• **AUFGABENSTELLUNG**
a) Wie viele Menschen besuchten laut dem Textauszug im Jahr 2015 das Disneyland Paris?
b) Gib für jede der folgenden Aussagen an, ob sie mit dem Textauszug übereinstimmt, und belege deine Antwort mit den entscheidenden Worten aus dem Textauszug: (i) Die Euro Disney SCA verzeichnete einen Umsatzeinbruch um 7 %. (ii) Das Rekordjahr mit 16 Millionen Besuchern war 2015. (iii) Die Anschläge von Paris fanden am 13. November 2015 statt.

Jahresergebnis 2016 der Euro Disney SCA – ein Katastrophenjahr
11.11.16, 02:28 |
Gestern hat die Euro Disney SCA ihre Finanzzahlen für das abgelaufene Geschäftsjahr veröffentlicht.
Fast 1 Milliarde Euro Verlust, Besuchereinbruch um 10%, Umsatzeinbruch um 7% und und und – eine negative Zahl jagt die andere.
Das Jahr 2016 ist sicherlich ein Katastrophenjahr für das Disneyland Paris, positive Werte gibt es in keinem Bereich zu sehen – aber bevor wir nun alles schwarzmalen, lasst uns lieber einmal einen genauen Blick auf das Jahresergebnis 2016 werfen.
Das Jahresergebnis 2016 im Detail
Die Besucherzahlen im Jahr 2016
2015 besuchten noch 14,8 Millionen Menschen das Disneyland Paris – nach einem Rückgang in den Vorjahren ging es 2015 also wieder ein wenig nach oben – zum Rekordjahr 2012 mit 16 Millionen Besuchern fehlte noch einiges, aber man konnte ein wenig Hoffnung schöpfen.
Dann kam der 13. November 2015 – die schrecklichen Anschläge von Paris. Und bereits in diesem Moment war eigentlich klar, dass sich dies im laufenden Geschäftsjahr auch negativ auf das Disneyland Paris auswirken würde.

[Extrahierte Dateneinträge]
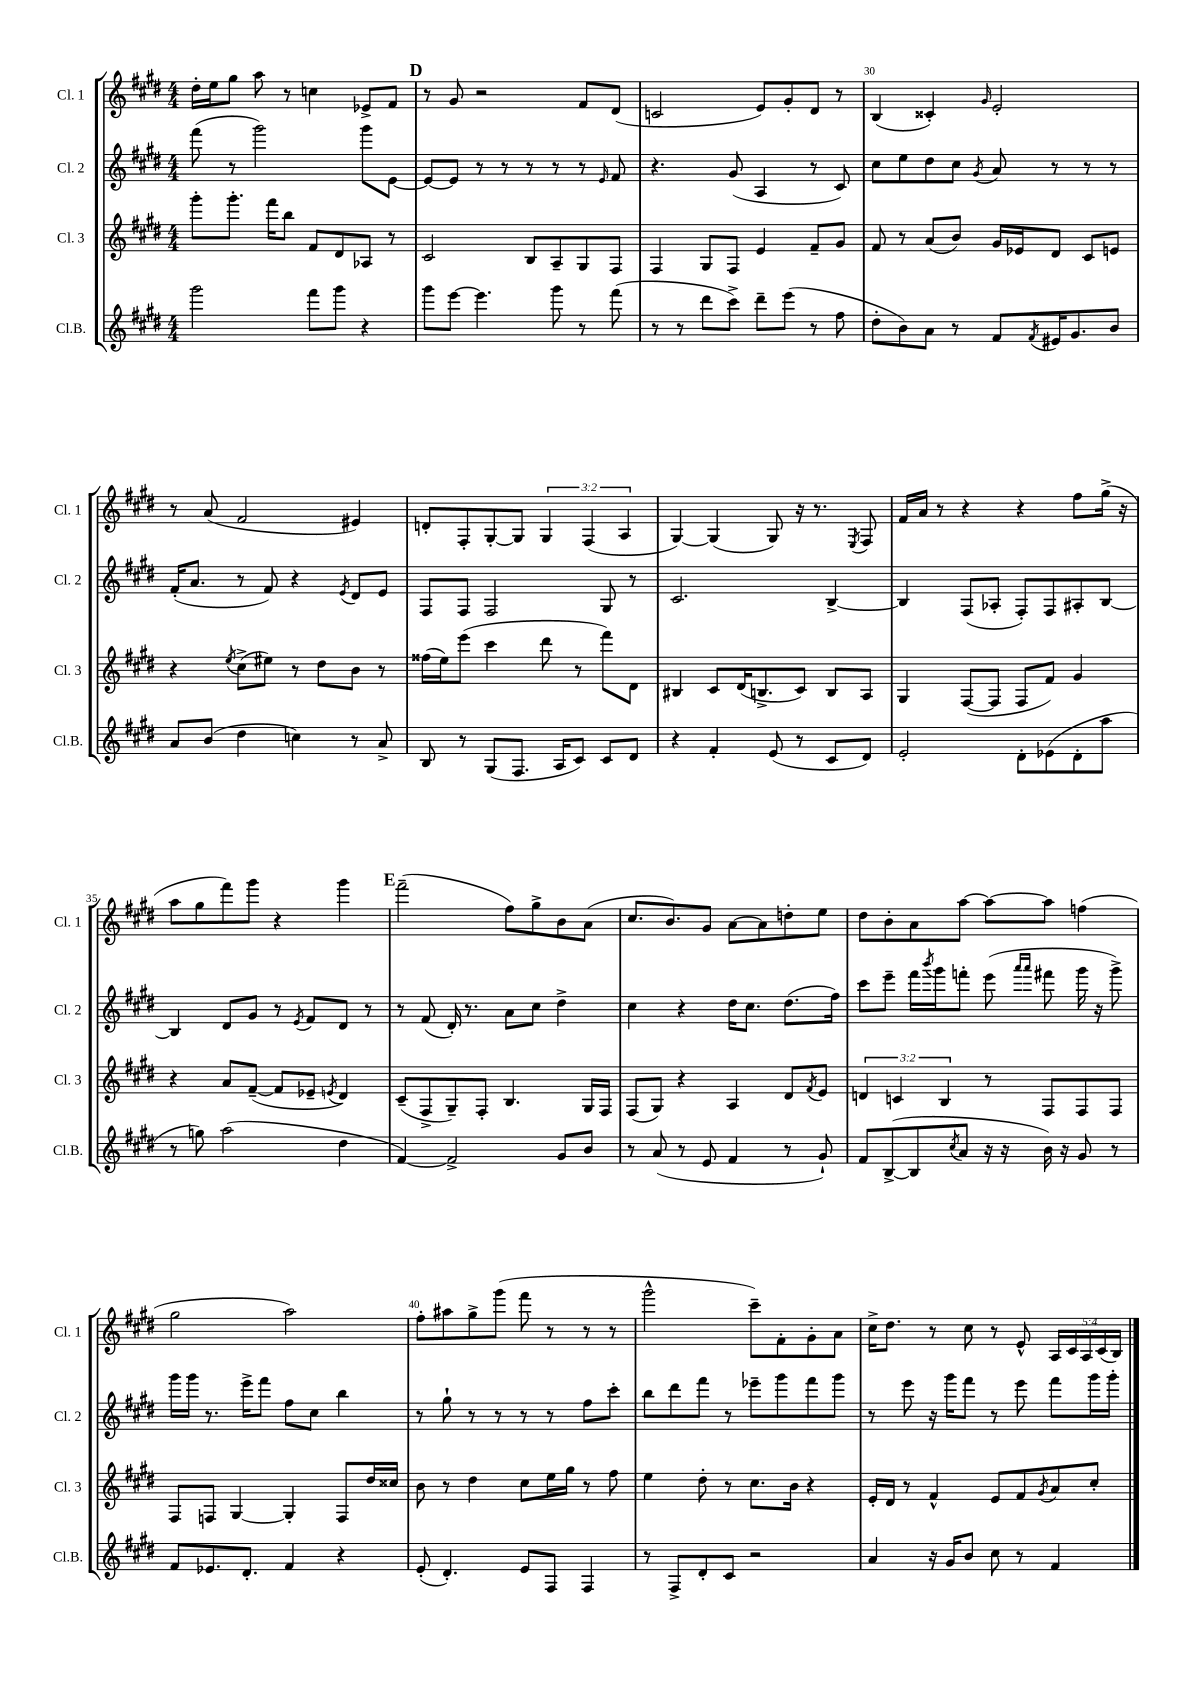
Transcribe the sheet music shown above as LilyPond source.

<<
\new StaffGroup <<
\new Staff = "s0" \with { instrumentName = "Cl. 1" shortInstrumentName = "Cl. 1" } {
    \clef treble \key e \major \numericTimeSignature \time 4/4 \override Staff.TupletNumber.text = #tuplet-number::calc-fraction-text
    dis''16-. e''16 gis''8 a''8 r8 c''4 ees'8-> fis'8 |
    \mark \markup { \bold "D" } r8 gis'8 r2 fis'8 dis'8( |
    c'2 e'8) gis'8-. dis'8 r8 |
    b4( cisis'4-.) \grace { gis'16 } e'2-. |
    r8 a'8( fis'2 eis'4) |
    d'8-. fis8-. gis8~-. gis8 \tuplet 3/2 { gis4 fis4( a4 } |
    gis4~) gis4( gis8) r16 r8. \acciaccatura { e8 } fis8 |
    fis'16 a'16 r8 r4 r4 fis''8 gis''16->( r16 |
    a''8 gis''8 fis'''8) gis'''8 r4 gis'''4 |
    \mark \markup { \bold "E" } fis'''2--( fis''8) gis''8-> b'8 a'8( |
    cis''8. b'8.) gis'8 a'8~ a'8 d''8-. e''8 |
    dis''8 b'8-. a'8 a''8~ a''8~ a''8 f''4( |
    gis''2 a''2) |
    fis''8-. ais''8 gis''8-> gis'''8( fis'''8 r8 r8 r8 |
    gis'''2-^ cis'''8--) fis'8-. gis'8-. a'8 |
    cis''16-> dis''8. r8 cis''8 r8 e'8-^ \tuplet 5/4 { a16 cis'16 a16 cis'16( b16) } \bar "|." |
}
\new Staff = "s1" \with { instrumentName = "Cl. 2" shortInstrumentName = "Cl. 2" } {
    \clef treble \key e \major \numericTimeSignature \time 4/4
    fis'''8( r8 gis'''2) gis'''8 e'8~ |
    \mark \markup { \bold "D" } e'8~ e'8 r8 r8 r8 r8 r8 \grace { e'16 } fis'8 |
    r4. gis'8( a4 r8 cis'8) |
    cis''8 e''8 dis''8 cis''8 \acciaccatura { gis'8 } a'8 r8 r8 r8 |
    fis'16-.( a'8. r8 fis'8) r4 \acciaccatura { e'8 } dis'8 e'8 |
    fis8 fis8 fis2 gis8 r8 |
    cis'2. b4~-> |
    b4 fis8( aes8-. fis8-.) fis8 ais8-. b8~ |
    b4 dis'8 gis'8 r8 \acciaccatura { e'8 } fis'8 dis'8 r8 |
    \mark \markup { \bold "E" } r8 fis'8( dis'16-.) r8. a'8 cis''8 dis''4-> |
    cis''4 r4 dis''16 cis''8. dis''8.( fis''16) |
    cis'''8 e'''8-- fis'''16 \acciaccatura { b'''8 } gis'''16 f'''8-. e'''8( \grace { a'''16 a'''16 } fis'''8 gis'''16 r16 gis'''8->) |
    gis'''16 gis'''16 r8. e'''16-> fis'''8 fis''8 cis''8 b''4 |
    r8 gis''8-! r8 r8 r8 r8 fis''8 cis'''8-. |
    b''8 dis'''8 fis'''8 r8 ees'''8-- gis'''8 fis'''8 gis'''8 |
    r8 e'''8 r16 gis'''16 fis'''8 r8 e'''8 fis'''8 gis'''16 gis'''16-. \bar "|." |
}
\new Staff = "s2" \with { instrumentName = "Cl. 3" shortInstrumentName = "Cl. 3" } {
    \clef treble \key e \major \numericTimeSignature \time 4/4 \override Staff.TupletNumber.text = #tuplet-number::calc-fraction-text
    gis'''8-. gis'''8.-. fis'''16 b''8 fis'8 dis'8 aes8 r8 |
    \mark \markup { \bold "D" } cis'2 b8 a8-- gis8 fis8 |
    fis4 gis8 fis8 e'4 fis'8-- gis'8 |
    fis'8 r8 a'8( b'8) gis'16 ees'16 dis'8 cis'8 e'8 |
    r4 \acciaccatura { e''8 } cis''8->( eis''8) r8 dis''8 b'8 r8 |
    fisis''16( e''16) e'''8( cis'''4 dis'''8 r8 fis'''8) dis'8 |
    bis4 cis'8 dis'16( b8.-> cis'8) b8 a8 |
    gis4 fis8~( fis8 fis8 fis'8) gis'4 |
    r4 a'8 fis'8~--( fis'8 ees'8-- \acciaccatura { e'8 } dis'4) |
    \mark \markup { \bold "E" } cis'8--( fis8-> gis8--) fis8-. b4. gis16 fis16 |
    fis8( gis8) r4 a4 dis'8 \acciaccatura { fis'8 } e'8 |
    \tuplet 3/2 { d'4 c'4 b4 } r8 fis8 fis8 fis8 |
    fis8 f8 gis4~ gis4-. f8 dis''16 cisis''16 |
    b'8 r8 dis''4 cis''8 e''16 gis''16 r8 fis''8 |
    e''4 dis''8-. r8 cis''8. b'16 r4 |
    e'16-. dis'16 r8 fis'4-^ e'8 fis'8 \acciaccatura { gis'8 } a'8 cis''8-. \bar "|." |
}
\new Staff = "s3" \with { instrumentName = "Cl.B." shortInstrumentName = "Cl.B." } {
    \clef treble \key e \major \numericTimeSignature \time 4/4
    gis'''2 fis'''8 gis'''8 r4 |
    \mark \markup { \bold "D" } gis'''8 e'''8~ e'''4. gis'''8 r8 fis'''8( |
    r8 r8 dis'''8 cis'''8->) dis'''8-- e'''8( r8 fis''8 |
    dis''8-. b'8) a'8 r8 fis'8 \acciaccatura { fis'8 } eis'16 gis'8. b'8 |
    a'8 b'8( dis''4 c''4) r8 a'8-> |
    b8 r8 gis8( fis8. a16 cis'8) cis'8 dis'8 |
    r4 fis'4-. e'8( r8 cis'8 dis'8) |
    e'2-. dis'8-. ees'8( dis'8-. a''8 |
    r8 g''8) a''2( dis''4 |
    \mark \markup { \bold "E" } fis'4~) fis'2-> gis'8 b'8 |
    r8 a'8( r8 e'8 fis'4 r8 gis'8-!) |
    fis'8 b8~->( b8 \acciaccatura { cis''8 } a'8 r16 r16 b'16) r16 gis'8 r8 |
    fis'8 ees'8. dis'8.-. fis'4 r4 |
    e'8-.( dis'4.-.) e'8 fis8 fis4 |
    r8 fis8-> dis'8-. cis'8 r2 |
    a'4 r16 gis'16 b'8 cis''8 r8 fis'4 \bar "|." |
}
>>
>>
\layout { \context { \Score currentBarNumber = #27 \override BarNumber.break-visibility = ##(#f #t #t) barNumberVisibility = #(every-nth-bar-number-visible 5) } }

• **ERGEBNISSE JE AUFGABE**
a) 14,8 Millionen Menschen.

b)
(i) Ja: „Umsatzeinbruch um 7%“
(ii) Nein: „zum Rekordjahr 2012 mit 16 Millionen Besuchern“
(iii) Ja: „Dann kam der 13. November 2015 – die schrecklichen Anschläge von Paris.“